Who is your favourite BLUES Bass Player?

I’m really interested in hearing who your favourite blues bass player is.

Bass players often get overlooked for the more famous guitarists or singers in Blues so it would be great if any one can come up with the lesser known ones as well.

I am planning a bass video course with a mixture of history and how to play Blues, and am interested in bass players right back from the upright players of the Chicago scene onwards.

Thanks in advanced for your feedback and if there is anything aside from the obvious that might be good in the course then please let me know.
 
It's so hard to name just one. Lately I really like the stuff I hear Michael Rhodes playing with Joe Bonamassa:

michael_rhodes_credit_christie_goodwin.jpg
 
Keith Ferguson, original bassist with The Fabulous Thunderbirds.

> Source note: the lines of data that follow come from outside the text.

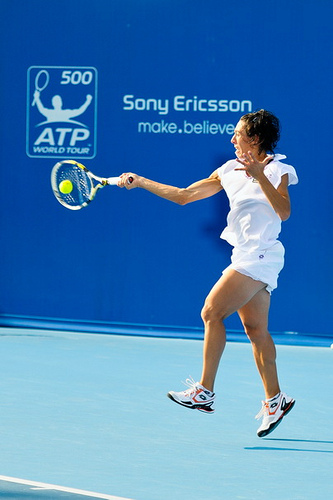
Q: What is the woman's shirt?
A: White.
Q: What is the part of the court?
A: Tennis.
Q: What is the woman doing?
A: Jumping.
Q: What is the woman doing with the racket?
A: Swinging.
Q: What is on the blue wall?
A: White writing.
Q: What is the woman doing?
A: Playing tennis.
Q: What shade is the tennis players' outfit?
A: White.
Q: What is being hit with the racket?
A: Ball.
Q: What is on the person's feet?
A: Sneakers.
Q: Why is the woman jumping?
A: Playing tennis.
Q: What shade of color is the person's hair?
A: Black.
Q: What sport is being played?
A: Tennis.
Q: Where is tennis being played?
A: Tennis court.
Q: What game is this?
A: Tennis.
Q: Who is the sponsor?
A: Sony Ericsson.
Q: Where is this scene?
A: A tennis court.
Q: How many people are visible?
A: One.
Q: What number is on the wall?
A: 500.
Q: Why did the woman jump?
A: To hit the ball better.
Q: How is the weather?
A: Sunny.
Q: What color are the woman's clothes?
A: White.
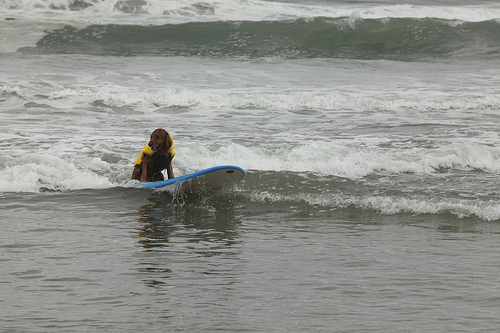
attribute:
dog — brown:
[130, 126, 177, 184]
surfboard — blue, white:
[119, 163, 247, 203]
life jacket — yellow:
[132, 137, 177, 167]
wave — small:
[0, 53, 500, 221]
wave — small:
[0, 2, 499, 63]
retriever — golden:
[129, 128, 177, 184]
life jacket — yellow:
[132, 132, 178, 167]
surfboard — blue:
[131, 162, 245, 204]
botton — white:
[124, 168, 243, 204]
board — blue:
[130, 162, 246, 196]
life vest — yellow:
[134, 140, 176, 162]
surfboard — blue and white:
[139, 161, 246, 198]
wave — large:
[44, 9, 468, 66]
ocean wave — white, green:
[2, 13, 483, 66]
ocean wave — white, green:
[169, 168, 485, 225]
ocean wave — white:
[2, 81, 484, 112]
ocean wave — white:
[1, 84, 484, 117]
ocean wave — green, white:
[219, 166, 485, 219]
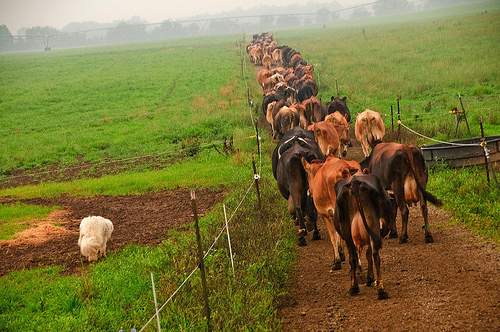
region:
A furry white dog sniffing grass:
[73, 212, 113, 262]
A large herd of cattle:
[245, 30, 432, 310]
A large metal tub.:
[417, 130, 492, 175]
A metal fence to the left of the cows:
[122, 130, 262, 325]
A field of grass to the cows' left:
[0, 35, 237, 141]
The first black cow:
[330, 170, 385, 297]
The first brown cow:
[297, 151, 362, 276]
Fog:
[1, 0, 401, 50]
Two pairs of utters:
[347, 169, 427, 261]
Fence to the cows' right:
[382, 96, 497, 246]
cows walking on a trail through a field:
[28, 3, 494, 315]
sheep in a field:
[59, 200, 120, 305]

Johnny B. Gayden, most known for working with Albert Collins.

Billy Rich, on Paul Butterfield's Better Days.

Richard Cousins, long-time bassist with Robert Cray.

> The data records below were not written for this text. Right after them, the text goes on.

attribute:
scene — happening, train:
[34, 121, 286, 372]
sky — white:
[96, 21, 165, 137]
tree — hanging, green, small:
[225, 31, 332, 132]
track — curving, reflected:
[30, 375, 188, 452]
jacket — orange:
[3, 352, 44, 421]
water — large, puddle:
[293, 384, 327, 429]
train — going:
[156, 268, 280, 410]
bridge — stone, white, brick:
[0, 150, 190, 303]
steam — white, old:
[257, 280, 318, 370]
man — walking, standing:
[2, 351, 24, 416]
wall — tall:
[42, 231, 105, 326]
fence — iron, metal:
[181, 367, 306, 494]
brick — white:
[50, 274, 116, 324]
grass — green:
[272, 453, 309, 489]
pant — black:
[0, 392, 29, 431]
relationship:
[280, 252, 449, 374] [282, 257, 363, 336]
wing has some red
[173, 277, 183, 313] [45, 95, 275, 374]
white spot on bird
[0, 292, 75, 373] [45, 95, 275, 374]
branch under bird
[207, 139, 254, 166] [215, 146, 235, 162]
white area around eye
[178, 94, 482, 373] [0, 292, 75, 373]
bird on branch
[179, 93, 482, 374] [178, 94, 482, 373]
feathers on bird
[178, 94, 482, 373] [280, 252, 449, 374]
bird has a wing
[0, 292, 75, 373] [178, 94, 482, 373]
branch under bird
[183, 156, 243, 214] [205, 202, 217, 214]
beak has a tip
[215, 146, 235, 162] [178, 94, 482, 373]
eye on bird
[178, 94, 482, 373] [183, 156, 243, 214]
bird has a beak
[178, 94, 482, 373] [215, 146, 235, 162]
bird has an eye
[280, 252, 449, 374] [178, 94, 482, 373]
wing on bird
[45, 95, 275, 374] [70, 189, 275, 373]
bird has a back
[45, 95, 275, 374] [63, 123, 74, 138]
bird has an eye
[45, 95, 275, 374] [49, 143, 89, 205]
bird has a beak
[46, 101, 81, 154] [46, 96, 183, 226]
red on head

I've had the Better Days album since it was new, great bass player, the whole band was unbelievable.
 
Willie Dixon, in spite of being an upright player, is, as the Brits say, the Guv’nor(for all electric players that followed). However, Jack Myers seems to be the first substantial electric blues bass player, historically. I admired Johnny B. Gayden(with Albert Collins)for injecting some modernity into the bedrock time honored moves, but before that, Jerry Jemmott, known more as an R&B/soul player, did the same thing on BB King’s “Completely Well” album, featuring The Thrill Is Gone. That left an impression on me, but also in that time period was the work of Electric Flag/Super Session bassist Harvey Brooks, and Canned Heat’s Larry Taylor, which I got a lot out of. Jerome Arnold of the earlier Paul Butterfield Blues Band, as well.
 
Pretty hard to consider anyone but Willie Dixon at the number one spot. He was so intensely influential and creative.

When it comes to electric bassists, there aren't a whole bunch who I love in the "strictly blues" genre. Most of my top electric players played in the more broad category of "R&B" (which basically just means music whose target audience was the African-American community: soul, funk, black pop, blues, some disco, electronic, dance, rap, hip hop, etc.).